Dunque, ammesso che esista, la “Pax Draghiana” è tutt”altro che compiuta e niente affatto definitiva. Sotto Draghi, per quanto stremata e screditata, la politica mena e si dimena. Dovrebbe approfittare di un governo autorevole e sopra le parti per ricostruire le sue macerie. E invece fa l’esatto contrario. Toccato il fondo non rimbalza, si mette a scavare. La lotta continua tra Salvini e Letta è ormai diventata una sfida di sumo, dove i due avversari imbolsiti si sfiancano per buttarsi reciprocamente fuori dal campo di gioco. La missione di Conte, prendere in mano il M5S e ridargli leadership e progetto, si sta ormai rivelando impossibile. Nonostante l’abilità di Draghi nel fare slalom tra le “bandierine identitarie”, questa confusione logora il governo. E in ogni caso ne rallenta l’azione. Domani l’ennesima cabina di regia deve decidere sulle riaperture, poi tocca al Decreto Ristori 2 e al nuovo Decreto Semplificazioni. L’agenda è fitta: ogni ulteriore ritardo è solo un favore per la Meloni e un danno per l’Italia. Non sbaglia il Capitano leghista a dubitare che questa sgangherata “Grosse Koalition” tricolore possa fare grandi riforme. Ma dirlo è già un modo per frustrare ogni tentativo.
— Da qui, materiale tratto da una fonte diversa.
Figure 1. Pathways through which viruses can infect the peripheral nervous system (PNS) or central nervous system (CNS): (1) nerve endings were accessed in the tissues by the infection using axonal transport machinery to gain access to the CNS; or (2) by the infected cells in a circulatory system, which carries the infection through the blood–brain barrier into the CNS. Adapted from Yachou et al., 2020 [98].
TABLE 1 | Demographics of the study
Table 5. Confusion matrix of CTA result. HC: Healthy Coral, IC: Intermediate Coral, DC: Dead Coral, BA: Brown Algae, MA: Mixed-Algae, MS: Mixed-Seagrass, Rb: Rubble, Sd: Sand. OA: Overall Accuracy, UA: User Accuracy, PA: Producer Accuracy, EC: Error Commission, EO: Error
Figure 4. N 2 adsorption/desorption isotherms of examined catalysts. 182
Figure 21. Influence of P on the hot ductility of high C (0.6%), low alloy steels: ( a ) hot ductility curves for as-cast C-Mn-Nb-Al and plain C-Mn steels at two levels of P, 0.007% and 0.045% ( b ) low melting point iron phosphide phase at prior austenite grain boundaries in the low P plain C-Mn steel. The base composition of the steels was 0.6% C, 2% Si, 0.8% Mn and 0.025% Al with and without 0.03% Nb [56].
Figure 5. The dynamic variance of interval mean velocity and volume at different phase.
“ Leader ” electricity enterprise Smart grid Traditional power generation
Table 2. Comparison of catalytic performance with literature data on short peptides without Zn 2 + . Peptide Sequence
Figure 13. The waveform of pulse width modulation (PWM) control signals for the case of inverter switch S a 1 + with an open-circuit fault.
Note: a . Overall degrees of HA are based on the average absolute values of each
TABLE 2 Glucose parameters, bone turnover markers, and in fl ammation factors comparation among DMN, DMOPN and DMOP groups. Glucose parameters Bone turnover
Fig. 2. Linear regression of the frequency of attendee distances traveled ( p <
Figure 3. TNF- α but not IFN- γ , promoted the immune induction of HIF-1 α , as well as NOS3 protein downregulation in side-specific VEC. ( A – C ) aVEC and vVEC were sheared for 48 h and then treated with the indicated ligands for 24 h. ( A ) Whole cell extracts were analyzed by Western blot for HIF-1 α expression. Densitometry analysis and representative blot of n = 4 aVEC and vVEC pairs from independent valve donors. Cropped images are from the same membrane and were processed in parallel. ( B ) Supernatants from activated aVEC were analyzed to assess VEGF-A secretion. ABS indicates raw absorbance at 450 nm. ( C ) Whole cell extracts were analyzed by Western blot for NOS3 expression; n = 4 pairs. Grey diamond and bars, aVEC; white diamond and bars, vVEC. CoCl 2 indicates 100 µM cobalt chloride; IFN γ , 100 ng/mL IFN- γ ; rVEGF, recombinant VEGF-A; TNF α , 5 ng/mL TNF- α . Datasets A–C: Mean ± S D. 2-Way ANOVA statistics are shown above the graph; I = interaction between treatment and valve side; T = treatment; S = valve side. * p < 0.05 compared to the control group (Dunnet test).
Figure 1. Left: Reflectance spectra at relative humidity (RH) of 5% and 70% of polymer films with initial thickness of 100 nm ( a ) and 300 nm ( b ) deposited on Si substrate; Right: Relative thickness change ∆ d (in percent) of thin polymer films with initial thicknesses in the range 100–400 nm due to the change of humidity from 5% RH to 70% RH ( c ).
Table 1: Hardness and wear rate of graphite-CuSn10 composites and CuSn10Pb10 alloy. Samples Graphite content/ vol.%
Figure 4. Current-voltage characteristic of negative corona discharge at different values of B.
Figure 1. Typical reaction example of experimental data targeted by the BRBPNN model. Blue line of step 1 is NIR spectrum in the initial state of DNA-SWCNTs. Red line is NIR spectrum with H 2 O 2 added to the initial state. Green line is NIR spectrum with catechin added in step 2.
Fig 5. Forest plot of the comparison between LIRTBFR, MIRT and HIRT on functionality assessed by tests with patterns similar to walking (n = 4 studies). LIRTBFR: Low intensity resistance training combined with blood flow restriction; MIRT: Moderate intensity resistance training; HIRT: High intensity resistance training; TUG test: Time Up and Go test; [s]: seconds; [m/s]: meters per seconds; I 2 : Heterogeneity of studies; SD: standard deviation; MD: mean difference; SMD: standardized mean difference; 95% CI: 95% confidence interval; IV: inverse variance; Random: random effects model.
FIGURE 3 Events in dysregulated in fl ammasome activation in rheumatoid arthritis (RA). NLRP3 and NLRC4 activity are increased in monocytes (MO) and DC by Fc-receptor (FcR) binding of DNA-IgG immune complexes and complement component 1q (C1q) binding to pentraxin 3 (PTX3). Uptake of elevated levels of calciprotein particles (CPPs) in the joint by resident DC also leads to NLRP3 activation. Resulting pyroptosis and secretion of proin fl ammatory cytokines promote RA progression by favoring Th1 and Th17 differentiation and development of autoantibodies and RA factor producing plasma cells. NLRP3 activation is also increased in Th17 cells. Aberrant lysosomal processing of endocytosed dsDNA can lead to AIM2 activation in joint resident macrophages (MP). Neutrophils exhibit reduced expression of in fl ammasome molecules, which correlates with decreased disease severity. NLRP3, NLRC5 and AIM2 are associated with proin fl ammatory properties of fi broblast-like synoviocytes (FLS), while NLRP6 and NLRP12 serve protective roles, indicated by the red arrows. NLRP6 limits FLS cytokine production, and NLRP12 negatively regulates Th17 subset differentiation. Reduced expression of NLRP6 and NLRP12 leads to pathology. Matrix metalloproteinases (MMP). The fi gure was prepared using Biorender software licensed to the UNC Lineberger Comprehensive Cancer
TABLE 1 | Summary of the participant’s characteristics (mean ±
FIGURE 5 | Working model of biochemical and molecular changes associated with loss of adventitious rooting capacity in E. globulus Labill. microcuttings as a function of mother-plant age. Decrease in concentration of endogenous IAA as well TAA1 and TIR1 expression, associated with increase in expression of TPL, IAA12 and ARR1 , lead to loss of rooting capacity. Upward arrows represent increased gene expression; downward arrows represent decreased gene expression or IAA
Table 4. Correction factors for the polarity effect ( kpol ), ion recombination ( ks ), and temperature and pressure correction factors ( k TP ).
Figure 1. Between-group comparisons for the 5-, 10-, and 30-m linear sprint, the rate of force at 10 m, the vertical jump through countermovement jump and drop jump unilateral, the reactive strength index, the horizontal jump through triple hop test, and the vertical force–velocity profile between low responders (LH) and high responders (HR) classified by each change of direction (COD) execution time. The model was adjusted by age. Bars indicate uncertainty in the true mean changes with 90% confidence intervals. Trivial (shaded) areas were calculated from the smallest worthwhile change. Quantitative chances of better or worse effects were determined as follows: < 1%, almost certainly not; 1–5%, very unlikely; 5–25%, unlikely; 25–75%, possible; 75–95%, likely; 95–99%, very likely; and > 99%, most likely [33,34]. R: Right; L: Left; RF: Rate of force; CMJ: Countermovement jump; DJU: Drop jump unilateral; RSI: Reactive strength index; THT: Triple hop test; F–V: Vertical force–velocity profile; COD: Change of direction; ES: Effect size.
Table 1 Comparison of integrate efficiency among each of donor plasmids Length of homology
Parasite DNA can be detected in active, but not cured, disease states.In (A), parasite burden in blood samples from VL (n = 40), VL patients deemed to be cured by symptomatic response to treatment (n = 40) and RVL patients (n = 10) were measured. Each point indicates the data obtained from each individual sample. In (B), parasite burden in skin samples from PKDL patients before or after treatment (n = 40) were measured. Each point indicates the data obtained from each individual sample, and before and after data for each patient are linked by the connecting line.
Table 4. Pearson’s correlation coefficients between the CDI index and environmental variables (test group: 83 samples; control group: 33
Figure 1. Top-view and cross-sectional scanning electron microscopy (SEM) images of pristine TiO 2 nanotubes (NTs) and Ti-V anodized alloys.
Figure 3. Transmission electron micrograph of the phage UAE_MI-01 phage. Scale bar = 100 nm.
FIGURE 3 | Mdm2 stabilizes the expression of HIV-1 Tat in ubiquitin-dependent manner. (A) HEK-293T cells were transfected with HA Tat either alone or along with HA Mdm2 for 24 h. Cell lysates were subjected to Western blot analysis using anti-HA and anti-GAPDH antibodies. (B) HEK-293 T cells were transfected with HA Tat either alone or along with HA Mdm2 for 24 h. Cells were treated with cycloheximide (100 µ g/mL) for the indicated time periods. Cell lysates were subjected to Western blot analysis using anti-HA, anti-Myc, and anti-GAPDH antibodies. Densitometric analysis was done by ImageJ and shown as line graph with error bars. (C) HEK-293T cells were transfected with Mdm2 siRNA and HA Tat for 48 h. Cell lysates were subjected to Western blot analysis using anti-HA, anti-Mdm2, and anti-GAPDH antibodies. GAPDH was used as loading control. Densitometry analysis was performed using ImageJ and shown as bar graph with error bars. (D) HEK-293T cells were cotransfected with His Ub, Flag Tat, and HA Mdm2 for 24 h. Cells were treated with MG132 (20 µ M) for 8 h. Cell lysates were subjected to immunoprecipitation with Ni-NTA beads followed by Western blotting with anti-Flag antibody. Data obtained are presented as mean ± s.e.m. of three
Sabotare la “Pax Draghiana” è peggio che un delitto: è un errore politico. Salvo che, per liberarsene, non si voglia spedire Draghi al Quirinale nel febbraio 2022. Ma in quanti, tra i parlamentari, sono pronti a dargli il benservito alla fine del semestre bianco, sapendo che poi non ritroveranno lo scranno sul quale stanno ancora comodamente seduti?